Comment peut-on encore parler de plagiat en ce siècle où tout a été dit sur toutes choses ! De tout temps, les écrivains et non de moindres, n'ont-ils pas fait des „emprunts” à leurs devanciers ! Virgile, qui savait si bien se plaindre lorsqu'on le volait – „sic vos non volis” – se gênait assez peu lui-même d'emprunter aux autres. Aecius et même le grand Lucrèce furent mis par lui à contribution. Virgile ne prenait-il pas de même des vers presque entiers dans le poème de Lucrèce ! Le Père Dor est vraiment en bonne compagnie : Hérodote, Sophocle, Ménandre, Euripide, Diodore de Sicile, Tite-Live et Salluste n'ont pas échappé au reproche de plagiat.
On connait assez le cas de Molière, convaincu d'avoir reproduit presque textuellement une scène du „Pédant joué”, de Cyrano de Bergerac. Racine lui-même n'a pas dédaigné d'imiter. Un grand nombre de vers d'„Athalie” et de „Phèdre” ont eu des précurseurs, Shakespeare, lui, fut un terrible pillard. Un de ses contemporains l'appelle une „corneille parée des plumes d'autrui”. Sur 6,043 vers, le savant Malone découvrit que 1,771 avaient été écrits par des auteurs antérieurs ; 2,973 avaient été „habillés” par le grand poète, et le reste, soit 1,899 vers, appartenait à Shakespeare. C'est peu.

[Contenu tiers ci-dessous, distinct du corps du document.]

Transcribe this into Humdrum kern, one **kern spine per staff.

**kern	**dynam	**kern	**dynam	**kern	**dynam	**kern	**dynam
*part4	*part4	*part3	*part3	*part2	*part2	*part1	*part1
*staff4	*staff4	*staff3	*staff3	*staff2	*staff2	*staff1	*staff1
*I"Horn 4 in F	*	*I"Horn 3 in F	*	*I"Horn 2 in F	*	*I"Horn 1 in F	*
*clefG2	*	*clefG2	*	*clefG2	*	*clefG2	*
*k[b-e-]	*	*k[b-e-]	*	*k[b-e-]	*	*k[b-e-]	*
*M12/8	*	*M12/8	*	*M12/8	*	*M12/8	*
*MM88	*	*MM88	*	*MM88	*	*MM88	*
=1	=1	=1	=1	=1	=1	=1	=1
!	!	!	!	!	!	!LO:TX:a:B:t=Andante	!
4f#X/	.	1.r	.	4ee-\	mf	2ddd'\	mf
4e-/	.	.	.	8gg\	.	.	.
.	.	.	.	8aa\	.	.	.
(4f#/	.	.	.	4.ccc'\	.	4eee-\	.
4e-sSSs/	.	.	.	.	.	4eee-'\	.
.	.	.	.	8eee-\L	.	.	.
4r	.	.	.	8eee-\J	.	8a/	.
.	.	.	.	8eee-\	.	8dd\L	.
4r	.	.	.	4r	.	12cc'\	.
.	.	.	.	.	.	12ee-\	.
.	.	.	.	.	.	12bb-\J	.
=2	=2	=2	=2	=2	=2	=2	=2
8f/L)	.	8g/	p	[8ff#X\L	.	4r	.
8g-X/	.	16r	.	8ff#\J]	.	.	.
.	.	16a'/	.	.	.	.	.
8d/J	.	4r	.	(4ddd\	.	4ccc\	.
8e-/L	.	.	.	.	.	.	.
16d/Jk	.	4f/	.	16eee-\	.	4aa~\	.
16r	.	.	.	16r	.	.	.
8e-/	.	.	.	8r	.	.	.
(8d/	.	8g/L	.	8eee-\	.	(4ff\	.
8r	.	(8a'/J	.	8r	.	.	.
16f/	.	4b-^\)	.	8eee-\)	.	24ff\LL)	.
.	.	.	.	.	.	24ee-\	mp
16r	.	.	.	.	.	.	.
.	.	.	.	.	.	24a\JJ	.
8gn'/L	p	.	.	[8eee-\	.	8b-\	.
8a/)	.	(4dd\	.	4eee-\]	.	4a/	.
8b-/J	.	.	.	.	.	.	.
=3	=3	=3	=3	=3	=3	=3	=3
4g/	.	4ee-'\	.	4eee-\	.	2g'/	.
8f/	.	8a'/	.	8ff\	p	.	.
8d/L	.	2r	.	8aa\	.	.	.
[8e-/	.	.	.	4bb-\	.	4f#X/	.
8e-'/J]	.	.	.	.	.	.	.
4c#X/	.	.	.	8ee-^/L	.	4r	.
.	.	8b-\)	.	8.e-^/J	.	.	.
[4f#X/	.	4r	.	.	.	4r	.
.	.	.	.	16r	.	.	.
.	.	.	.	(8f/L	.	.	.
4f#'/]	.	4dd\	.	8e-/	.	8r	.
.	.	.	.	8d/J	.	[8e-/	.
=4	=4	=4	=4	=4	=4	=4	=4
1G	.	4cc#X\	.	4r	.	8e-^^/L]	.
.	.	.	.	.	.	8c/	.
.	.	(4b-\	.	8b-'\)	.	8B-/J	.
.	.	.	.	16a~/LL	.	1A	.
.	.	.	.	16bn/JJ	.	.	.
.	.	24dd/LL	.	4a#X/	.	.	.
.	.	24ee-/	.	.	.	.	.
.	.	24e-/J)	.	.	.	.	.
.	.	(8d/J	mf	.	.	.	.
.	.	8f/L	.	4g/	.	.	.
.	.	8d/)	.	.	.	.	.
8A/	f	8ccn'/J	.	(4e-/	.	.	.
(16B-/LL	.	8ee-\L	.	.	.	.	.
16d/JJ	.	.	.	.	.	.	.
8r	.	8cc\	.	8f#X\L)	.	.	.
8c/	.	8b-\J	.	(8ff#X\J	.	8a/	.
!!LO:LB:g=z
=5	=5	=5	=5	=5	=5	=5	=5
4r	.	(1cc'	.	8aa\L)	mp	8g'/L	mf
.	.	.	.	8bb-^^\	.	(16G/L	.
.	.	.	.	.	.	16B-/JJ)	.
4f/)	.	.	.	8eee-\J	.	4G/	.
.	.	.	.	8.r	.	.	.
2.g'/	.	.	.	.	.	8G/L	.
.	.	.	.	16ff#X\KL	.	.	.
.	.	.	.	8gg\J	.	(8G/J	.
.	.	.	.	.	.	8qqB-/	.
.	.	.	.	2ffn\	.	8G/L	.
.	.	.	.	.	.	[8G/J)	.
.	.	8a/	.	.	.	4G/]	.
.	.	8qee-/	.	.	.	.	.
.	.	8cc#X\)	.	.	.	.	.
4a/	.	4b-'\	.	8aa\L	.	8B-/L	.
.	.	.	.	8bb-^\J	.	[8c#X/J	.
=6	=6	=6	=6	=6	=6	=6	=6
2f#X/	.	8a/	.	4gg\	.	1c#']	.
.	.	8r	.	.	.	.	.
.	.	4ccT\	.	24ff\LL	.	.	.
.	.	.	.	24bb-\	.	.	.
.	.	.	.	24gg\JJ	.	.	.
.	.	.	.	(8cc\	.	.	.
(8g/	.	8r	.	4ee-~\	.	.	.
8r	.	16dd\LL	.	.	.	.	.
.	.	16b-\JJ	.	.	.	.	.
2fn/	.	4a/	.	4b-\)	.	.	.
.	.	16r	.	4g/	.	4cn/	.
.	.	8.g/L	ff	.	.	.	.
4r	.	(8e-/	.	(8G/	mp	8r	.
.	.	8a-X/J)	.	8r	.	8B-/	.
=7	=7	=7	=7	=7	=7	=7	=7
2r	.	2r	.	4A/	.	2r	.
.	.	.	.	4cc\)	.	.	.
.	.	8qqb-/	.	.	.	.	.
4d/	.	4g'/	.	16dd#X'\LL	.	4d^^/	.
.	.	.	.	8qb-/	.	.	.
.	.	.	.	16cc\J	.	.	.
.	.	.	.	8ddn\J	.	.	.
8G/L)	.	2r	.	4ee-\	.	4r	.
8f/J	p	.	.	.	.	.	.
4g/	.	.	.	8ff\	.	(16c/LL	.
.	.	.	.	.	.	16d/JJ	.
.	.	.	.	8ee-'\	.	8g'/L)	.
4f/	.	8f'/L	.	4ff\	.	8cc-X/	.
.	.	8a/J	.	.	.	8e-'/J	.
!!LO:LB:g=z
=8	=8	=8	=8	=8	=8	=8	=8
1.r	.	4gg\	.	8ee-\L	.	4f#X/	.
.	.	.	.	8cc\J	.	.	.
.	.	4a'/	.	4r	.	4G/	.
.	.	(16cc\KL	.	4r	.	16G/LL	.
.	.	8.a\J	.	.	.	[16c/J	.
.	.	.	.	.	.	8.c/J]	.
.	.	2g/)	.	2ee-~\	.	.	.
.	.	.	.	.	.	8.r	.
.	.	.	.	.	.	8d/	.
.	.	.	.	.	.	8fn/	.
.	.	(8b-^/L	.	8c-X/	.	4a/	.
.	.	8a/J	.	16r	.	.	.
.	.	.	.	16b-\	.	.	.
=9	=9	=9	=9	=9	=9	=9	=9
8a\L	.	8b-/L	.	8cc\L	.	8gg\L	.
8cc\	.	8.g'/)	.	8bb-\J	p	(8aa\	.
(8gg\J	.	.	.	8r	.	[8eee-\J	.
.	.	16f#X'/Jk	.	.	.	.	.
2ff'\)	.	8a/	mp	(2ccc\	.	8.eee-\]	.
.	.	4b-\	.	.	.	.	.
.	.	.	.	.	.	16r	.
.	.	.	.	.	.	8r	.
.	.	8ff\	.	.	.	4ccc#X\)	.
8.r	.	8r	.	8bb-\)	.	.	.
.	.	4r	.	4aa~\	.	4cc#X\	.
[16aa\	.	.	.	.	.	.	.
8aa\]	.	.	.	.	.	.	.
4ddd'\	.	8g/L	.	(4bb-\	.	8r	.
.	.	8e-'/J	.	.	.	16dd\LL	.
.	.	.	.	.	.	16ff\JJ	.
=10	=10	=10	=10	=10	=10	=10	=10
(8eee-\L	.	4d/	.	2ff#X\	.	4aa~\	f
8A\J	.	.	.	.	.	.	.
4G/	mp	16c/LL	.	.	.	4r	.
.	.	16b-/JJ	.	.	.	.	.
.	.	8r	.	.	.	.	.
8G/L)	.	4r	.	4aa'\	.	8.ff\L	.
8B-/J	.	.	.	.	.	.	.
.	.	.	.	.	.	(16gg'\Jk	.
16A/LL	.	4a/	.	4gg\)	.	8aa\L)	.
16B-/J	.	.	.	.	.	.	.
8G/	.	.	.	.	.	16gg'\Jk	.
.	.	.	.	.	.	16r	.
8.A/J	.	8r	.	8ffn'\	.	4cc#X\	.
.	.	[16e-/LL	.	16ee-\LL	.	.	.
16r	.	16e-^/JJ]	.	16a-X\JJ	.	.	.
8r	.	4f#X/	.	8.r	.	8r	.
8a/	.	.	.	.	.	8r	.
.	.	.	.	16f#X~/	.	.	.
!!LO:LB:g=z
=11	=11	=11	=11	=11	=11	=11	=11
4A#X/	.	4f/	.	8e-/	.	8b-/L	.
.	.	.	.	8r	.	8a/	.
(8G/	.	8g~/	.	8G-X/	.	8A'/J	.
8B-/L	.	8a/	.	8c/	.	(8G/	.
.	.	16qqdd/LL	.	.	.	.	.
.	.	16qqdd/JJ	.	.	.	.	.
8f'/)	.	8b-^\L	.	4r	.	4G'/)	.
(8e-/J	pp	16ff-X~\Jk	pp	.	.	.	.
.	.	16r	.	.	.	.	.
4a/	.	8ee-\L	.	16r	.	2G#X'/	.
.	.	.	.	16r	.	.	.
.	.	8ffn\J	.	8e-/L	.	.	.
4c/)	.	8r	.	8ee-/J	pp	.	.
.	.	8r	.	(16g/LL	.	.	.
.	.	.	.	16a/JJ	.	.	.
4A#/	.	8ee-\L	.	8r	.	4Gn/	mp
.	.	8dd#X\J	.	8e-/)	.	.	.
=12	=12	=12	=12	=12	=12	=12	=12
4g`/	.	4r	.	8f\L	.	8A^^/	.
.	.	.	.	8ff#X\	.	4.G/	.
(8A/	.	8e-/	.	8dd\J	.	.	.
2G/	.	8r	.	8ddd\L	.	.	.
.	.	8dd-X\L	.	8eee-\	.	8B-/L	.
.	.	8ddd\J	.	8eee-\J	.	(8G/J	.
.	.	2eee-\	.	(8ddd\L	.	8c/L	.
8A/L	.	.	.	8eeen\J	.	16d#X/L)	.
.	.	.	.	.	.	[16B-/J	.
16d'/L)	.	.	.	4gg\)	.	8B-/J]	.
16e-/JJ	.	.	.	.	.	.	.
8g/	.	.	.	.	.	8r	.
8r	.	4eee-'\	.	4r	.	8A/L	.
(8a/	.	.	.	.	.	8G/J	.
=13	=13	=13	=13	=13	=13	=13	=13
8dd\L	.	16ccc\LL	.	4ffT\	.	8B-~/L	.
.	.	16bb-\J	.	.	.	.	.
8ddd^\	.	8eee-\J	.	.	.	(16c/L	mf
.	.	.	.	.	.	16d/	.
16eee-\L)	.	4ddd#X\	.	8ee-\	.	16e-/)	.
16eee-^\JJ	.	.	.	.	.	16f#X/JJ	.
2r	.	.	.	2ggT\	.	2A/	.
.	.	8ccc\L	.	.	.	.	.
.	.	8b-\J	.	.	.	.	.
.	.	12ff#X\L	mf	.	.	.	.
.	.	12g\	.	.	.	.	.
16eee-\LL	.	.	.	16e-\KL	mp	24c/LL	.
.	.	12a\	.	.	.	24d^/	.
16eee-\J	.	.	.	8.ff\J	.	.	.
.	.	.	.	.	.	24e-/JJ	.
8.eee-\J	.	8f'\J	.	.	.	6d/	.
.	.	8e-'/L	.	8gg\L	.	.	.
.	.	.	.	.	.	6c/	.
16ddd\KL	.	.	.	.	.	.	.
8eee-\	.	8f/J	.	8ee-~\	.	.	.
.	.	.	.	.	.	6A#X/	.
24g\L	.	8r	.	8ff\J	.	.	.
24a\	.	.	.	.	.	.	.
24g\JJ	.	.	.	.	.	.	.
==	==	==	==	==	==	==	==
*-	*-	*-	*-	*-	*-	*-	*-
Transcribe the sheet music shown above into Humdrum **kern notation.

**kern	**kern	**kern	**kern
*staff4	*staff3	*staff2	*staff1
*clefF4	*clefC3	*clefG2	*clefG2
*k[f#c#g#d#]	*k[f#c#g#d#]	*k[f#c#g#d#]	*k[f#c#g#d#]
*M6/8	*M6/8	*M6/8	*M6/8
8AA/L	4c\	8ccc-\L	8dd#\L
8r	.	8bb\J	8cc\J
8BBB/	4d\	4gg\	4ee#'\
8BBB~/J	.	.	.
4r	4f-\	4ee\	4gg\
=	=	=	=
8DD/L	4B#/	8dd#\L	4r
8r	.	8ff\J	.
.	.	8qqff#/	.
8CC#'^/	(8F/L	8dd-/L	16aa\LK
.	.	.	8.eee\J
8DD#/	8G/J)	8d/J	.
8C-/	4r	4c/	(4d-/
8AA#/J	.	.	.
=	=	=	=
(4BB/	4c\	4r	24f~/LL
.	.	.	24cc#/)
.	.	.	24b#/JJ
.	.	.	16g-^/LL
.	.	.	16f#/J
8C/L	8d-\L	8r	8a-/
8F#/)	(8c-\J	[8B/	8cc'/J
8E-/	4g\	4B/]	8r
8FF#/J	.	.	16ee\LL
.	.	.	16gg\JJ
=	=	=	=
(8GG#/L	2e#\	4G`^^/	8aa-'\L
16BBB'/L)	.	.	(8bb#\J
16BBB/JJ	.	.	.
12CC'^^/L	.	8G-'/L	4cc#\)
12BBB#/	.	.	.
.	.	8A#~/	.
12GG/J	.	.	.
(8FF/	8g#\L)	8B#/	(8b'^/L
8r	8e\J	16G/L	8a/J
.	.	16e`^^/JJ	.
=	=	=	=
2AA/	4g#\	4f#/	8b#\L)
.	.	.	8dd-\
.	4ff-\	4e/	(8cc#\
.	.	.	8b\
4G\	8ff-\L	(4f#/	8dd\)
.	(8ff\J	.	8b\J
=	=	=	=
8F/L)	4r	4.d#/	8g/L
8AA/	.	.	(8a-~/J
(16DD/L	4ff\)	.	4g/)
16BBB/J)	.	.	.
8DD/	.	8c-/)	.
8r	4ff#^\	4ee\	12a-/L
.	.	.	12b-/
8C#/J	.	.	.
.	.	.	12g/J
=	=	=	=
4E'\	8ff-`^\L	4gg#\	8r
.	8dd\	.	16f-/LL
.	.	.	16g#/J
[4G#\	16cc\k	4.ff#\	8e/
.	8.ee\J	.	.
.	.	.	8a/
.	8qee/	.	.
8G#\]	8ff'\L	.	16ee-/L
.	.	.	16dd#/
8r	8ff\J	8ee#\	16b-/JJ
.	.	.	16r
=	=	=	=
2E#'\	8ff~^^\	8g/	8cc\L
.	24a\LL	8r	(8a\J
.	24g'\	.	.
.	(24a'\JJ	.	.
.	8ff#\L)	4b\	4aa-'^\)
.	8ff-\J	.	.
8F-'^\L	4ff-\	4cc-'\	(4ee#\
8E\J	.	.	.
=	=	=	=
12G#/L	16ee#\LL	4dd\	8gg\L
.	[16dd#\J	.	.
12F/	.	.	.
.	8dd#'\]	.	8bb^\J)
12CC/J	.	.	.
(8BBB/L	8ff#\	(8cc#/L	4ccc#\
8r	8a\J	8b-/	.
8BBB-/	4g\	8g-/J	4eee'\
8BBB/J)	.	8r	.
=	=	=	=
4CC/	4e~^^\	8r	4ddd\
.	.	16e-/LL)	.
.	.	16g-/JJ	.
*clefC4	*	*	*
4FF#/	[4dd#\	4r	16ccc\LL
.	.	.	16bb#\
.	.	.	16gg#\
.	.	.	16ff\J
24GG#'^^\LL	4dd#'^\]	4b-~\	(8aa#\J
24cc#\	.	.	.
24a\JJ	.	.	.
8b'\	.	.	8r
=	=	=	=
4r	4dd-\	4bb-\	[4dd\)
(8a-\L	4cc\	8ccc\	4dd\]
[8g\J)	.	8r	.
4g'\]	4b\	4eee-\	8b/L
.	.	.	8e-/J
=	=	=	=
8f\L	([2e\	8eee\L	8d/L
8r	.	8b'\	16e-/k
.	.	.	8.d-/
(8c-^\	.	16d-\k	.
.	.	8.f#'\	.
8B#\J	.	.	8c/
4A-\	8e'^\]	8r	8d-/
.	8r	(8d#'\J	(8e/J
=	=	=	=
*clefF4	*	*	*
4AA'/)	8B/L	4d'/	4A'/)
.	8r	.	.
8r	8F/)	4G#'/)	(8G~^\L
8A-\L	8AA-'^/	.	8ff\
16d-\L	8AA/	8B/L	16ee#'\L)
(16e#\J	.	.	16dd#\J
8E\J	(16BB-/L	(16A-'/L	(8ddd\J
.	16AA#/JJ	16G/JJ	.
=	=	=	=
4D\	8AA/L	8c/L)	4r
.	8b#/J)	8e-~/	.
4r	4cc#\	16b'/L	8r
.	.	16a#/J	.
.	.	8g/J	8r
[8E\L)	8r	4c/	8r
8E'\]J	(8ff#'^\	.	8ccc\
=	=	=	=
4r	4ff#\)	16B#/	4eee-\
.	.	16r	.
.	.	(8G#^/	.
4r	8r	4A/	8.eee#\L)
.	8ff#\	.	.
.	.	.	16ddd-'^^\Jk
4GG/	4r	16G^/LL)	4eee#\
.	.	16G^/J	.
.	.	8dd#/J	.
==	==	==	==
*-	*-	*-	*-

Voltaire, le Boiardo, l'Arioste, Métastase, La Fontaine, André Chénier, Musset, d'Annonzio et combien d'autres, ont dû relever cette accusation.
La Fontaine, lui, s'en glorifiait, on le sait ; il avouait emprunter aux autres leurs idées, leurs tours et leurs lois, et disait dans son épitre à l'évêque d'Avranches qu'un endroit plein d'excellence, rencontré chez les maîtres, pouvait entrer sans violence dans ses vers :Je l'y transporte et veux qu'il n'ait rien d'affecté,
Tâchant de rendre mien cet air d'antiquité.Ajoutons qui peut être dangereux d'emprunter ou de dérober lorsqu'on n'est pas de taille à encadrer convenablement à habiller l'emprunt. C'est peut-être ce qu'a voulu dire à Charleroi l'honorable organe de la loi.